The broader implications are not trivial. Sinner’s exit ended a run of nine successive Grand Slam titles shared between him and Alcaraz, who withdrew from Roland Garros with a wrist injury before the tournament began. With Alcaraz also absent, the door opened for the first new major winner since the 2024 Australian Open. Novak Djokovic, who beat Sinner in Melbourne and last won a major at the 2023 US Open, remained in the draw. The duopoly that had defined men’s tennis for two years was, at least for a fortnight, suspended.
For Sinner, the next major is Wimbledon, which begins June 29. He said after his Paris exit that he would skip the grass-court tune-up tournaments and rest. His ranking remains intact, his season record stands at 37-3 according to the ATP, and he has won three consecutive clay titles. The talent is not in doubt. But Agassi’s assessment left an uncomfortable question hanging over the grass season: if the same conditions arise at a Grand Slam, is anything about the preparation actually different?
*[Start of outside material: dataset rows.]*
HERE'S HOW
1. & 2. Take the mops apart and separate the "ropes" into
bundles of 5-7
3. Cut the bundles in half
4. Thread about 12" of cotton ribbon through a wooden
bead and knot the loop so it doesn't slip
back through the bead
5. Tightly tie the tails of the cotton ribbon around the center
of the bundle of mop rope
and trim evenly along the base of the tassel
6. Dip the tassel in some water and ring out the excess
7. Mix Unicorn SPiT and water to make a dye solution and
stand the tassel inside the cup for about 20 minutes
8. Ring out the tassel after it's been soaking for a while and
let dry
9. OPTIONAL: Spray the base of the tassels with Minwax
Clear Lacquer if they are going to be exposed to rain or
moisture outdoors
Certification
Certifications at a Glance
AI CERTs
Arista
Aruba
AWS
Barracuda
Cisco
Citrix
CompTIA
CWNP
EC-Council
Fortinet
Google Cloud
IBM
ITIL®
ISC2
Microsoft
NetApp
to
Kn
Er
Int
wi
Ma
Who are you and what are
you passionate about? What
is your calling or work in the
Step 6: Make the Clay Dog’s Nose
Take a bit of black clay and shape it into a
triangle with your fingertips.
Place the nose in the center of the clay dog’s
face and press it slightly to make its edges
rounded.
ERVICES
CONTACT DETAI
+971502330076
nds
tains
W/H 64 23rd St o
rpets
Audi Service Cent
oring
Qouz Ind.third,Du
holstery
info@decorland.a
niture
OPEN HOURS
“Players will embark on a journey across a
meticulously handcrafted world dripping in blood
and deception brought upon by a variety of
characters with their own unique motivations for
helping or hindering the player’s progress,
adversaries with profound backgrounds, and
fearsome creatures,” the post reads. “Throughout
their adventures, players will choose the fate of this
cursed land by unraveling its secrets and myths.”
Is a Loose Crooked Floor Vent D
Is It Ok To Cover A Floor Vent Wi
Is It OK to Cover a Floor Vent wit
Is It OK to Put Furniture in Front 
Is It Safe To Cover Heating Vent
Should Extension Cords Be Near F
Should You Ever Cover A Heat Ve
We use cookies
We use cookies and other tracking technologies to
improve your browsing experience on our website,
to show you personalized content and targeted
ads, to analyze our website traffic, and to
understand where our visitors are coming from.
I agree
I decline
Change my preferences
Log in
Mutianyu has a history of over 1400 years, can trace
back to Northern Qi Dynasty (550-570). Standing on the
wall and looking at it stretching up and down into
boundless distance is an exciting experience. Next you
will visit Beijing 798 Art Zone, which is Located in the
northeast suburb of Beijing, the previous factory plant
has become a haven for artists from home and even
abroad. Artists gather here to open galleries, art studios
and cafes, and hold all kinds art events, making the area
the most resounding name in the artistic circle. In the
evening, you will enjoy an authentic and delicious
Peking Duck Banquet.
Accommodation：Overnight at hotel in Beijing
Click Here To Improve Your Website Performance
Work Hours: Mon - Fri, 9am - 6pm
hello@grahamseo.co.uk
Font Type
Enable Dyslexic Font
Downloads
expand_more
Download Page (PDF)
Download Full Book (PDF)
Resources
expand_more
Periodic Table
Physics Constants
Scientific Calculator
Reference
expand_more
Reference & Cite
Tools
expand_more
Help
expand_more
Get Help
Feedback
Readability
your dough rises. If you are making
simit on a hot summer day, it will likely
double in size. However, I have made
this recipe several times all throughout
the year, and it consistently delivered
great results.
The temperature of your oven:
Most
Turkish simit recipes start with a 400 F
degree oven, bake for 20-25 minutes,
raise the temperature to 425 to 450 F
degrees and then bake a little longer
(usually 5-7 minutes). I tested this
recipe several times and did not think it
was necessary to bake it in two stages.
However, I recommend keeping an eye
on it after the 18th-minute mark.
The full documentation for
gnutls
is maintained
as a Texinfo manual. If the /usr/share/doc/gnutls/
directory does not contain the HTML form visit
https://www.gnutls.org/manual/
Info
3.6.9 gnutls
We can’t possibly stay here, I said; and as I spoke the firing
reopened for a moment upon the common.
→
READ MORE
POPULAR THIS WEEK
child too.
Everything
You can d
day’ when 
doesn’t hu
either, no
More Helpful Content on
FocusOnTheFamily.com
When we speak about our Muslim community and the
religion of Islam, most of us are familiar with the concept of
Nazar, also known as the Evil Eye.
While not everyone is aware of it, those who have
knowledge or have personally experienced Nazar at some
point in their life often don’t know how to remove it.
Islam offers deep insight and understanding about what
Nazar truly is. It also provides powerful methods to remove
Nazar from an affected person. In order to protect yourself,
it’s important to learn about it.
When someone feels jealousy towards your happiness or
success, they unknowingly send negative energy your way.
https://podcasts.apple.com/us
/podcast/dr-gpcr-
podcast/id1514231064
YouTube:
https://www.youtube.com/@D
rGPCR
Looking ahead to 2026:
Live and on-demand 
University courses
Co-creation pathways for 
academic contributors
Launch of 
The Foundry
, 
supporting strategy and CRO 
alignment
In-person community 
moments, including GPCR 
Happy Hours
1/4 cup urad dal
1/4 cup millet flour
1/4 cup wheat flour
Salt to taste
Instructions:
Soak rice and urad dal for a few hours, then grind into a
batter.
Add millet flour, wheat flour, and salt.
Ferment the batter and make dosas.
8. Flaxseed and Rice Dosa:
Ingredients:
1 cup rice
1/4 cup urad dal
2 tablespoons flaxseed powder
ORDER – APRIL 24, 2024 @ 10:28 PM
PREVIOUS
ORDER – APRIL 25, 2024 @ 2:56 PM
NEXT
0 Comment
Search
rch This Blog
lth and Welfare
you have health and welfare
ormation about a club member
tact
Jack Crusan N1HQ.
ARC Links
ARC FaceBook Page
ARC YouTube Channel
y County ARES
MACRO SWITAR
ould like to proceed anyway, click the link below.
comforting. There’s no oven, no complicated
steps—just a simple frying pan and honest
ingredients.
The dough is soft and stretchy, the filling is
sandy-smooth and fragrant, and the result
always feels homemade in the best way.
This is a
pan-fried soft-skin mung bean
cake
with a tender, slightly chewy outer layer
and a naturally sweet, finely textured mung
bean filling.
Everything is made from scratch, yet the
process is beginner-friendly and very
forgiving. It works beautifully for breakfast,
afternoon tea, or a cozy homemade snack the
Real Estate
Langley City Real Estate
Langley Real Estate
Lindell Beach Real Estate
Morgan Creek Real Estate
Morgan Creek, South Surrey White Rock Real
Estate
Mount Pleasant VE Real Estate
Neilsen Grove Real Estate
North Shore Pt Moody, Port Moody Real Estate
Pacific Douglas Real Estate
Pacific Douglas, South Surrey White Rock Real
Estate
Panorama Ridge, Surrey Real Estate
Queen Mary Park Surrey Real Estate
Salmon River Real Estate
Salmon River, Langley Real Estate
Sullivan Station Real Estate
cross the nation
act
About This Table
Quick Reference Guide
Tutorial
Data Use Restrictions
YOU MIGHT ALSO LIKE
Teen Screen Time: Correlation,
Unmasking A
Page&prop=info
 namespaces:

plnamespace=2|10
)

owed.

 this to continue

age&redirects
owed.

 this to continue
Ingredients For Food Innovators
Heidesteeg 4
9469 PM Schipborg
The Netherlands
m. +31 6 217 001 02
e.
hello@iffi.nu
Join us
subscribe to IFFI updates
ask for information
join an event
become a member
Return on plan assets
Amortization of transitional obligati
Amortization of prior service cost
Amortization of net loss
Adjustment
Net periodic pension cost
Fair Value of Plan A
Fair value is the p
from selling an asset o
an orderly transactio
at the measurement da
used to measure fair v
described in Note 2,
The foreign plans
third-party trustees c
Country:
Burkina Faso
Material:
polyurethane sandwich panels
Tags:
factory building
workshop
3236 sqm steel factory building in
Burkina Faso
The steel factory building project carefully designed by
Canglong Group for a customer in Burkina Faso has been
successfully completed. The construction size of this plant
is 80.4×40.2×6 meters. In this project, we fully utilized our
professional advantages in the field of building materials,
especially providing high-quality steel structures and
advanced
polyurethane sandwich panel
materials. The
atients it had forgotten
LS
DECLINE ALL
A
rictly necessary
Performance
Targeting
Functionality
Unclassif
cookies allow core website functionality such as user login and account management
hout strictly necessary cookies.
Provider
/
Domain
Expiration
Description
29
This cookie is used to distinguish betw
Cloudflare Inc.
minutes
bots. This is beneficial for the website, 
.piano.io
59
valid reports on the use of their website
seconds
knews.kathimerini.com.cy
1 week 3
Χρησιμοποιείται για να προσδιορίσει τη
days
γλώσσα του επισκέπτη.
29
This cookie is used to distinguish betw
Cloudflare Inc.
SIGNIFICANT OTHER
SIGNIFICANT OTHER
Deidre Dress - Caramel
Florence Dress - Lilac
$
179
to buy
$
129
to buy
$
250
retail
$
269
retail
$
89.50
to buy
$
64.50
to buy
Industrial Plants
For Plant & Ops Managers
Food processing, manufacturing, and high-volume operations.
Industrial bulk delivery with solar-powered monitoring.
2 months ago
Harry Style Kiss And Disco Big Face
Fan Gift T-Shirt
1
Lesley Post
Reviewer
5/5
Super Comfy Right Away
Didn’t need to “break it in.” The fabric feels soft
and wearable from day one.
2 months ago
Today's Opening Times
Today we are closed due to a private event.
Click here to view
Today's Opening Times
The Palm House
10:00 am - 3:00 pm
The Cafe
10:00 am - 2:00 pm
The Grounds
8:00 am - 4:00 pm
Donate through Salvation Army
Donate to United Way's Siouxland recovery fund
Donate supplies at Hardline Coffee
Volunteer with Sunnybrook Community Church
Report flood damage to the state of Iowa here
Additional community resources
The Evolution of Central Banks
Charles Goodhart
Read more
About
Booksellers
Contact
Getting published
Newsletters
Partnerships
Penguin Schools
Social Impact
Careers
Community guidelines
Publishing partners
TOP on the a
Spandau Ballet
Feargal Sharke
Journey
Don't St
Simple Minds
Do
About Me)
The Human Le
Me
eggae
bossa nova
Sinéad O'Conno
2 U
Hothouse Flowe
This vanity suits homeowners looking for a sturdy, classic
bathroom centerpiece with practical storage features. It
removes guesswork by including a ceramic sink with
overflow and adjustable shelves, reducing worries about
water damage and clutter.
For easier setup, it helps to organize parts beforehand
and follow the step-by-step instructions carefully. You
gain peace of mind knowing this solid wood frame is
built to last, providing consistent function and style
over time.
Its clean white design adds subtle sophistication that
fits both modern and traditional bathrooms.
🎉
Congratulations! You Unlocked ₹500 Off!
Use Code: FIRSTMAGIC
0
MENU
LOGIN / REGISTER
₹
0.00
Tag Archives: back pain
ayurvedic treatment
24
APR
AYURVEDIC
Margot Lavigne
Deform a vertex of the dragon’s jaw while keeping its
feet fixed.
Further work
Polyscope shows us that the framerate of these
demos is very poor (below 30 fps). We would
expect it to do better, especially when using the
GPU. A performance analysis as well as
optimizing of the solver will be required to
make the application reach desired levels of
Cahill, who has previously coached Lleyton Hewitt and Simona Halep to the world No. 1 ranking and guided Sinner from outside the top ten to the summit of the ATP, has not publicly responded to Agassi’s remarks. The French Open heat crisis exposed a vulnerability that both Paris and Melbourne confirmed. Whether the answer is a change in hydration protocol, a reduction in pre-Slam scheduling, or something the team is still working out is, as of the time of writing, unknown. That gap — between what Agassi suspects and what Sinner’s camp has or hasn’t done — is the thing this tournament left unresolved.